Algo que testifica sutil pero irrefutablemente mi situación es el hecho de que no puedo tener un perro. En Europa no pienso quedarme, me siento agobiado, con gente por todos lados, todos ocupados con sus teléfonos en lugar de con su vida. En Argentina no me veo, por lo menos por ahora. Pero de uno a otro lugar viajo, y llevar un perro intercontinentalmente es una pesadilla. Ni siquiera podría irme a algún lado en moto por unos días. No tengo un solo amigo con el que pueda contar incondicionalmente para cuidar de mi perro si lo tuviera. Eso es el resultado de una persona que no tiene hogar.
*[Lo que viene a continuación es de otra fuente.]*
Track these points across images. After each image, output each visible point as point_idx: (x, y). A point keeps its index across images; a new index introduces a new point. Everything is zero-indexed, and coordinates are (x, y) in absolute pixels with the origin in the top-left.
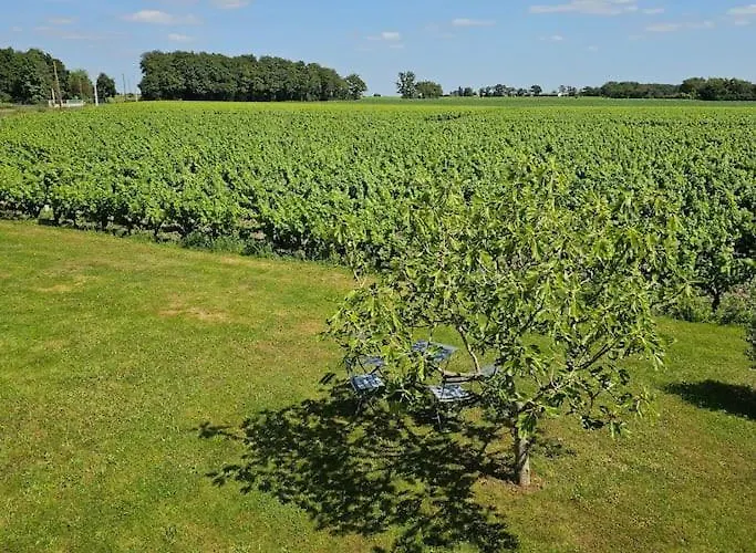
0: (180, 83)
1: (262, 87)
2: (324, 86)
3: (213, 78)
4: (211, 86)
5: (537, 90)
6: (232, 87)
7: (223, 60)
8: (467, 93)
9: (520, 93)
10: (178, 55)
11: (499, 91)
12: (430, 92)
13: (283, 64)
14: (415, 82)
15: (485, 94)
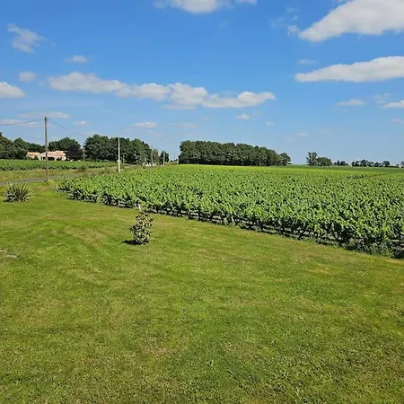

El hogar no es una casa, un lugar físico: es donde a uno lo extrañan, donde están los afectos, que si bien siguen con su vida y sus cosas y mirándose el ombligo, lo tienen a uno allá en algún lugar del pensamiento y de vez en cuando charlan con otro de "qué estará haciendo..." o "viste que fue a tal lado" o "se viene el cumpleaños de...". Esa gente existe en mi vida, están, pero desparramadas en dos universos tan diferentes que me agota pensar en compararlos.
No sé, esto así no está funcionando.
Leyendo la introducción al libro "Little Kids and their Big Dogs", de Andy Seliverstoff, no puedo evitar envidiarlo. Por más que nadie es realmente merecedor de envidia (uno no ve los sacrificios para llegar a donde están), el hecho es que el tipo por lo menos encontró su propósito, lo que disfruta y lo que lo mueve. Yo, mientras tanto, acá estoy, sentado escribiendo y maullando como un imbécil.